Input data.
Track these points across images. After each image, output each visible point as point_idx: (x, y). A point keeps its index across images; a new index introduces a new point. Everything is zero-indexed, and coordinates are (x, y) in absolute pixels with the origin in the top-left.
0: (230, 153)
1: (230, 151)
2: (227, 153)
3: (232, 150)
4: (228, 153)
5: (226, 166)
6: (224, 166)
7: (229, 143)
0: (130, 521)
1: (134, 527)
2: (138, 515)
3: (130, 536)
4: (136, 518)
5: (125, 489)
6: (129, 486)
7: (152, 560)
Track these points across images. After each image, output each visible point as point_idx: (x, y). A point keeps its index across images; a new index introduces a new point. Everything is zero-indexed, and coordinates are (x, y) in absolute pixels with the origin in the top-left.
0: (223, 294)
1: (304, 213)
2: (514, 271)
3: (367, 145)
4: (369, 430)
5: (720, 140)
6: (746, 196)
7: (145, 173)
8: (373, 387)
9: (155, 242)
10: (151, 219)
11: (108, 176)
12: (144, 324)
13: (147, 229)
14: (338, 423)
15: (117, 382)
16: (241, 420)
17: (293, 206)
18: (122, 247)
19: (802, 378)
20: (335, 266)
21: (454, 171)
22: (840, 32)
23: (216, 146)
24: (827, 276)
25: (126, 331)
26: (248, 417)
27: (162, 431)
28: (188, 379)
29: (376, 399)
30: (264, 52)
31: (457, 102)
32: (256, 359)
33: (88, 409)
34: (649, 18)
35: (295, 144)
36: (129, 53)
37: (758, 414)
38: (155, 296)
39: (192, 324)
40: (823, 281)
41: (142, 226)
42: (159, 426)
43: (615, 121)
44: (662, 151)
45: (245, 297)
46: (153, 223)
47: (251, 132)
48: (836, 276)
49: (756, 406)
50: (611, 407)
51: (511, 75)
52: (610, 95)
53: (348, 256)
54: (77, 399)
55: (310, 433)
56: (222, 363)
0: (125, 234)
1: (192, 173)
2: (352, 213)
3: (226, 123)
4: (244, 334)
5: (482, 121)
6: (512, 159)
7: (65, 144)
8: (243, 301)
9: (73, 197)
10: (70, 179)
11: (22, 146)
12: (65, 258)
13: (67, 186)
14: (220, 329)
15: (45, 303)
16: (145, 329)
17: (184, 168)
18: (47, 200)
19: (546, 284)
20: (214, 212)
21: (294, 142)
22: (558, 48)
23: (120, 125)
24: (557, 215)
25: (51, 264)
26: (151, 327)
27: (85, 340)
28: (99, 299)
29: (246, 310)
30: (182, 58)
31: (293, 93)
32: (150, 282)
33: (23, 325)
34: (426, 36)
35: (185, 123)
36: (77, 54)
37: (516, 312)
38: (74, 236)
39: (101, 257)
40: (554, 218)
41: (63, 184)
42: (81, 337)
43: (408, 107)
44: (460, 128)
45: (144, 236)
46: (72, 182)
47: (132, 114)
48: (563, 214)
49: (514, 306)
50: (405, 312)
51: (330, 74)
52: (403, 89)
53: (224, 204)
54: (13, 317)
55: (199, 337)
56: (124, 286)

Task requirements. Copy every one of the records above verbatim, line for line and in the same order.

Task result.
Track these points across images. After each image, output each visible point as point_idx: (x, y). A point keeps its index across images; a new index introduces a new point. Everything is zero-indexed, and coordinates are (x, y) in absolute pixels with the origin in the top-left.
0: (230, 153)
1: (230, 151)
2: (227, 153)
3: (232, 150)
4: (228, 153)
5: (226, 166)
6: (224, 166)
7: (229, 143)
0: (130, 521)
1: (134, 527)
2: (138, 515)
3: (130, 536)
4: (136, 518)
5: (125, 489)
6: (129, 486)
7: (152, 560)
Track these points across images. After each image, output each visible point as point_idx: (x, y). A point keeps its index across images; a new index introduces a new point. Everything is zero-indexed, and coordinates are (x, y) in absolute pixels with the origin in the top-left.
0: (223, 294)
1: (304, 213)
2: (514, 271)
3: (367, 145)
4: (369, 430)
5: (720, 140)
6: (746, 196)
7: (145, 173)
8: (373, 387)
9: (155, 242)
10: (151, 219)
11: (108, 176)
12: (144, 324)
13: (147, 229)
14: (338, 423)
15: (117, 382)
16: (241, 420)
17: (293, 206)
18: (122, 247)
19: (802, 378)
20: (335, 266)
21: (454, 171)
22: (840, 32)
23: (216, 146)
24: (827, 276)
25: (126, 331)
26: (248, 417)
27: (162, 431)
28: (188, 379)
29: (376, 399)
30: (264, 52)
31: (457, 102)
32: (256, 359)
33: (88, 409)
34: (649, 18)
35: (295, 144)
36: (129, 53)
37: (758, 414)
38: (155, 296)
39: (192, 324)
40: (823, 281)
41: (142, 226)
42: (159, 426)
43: (615, 121)
44: (662, 151)
45: (245, 297)
46: (153, 223)
47: (251, 132)
48: (836, 276)
49: (756, 406)
50: (611, 407)
51: (511, 75)
52: (610, 95)
53: (348, 256)
54: (77, 399)
55: (310, 433)
56: (222, 363)
0: (125, 234)
1: (192, 173)
2: (352, 213)
3: (226, 123)
4: (244, 334)
5: (482, 121)
6: (512, 159)
7: (65, 144)
8: (243, 301)
9: (73, 197)
10: (70, 179)
11: (22, 146)
12: (65, 258)
13: (67, 186)
14: (220, 329)
15: (45, 303)
16: (145, 329)
17: (184, 168)
18: (47, 200)
19: (546, 284)
20: (214, 212)
21: (294, 142)
22: (558, 48)
23: (120, 125)
24: (557, 215)
25: (51, 264)
26: (151, 327)
27: (85, 340)
28: (99, 299)
29: (246, 310)
30: (182, 58)
31: (293, 93)
32: (150, 282)
33: (23, 325)
34: (426, 36)
35: (185, 123)
36: (77, 54)
37: (516, 312)
38: (74, 236)
39: (101, 257)
40: (554, 218)
41: (63, 184)
42: (81, 337)
43: (408, 107)
44: (460, 128)
45: (144, 236)
46: (72, 182)
47: (132, 114)
48: (563, 214)
49: (514, 306)
50: (405, 312)
51: (330, 74)
52: (403, 89)
53: (224, 204)
54: (13, 317)
55: (199, 337)
56: (124, 286)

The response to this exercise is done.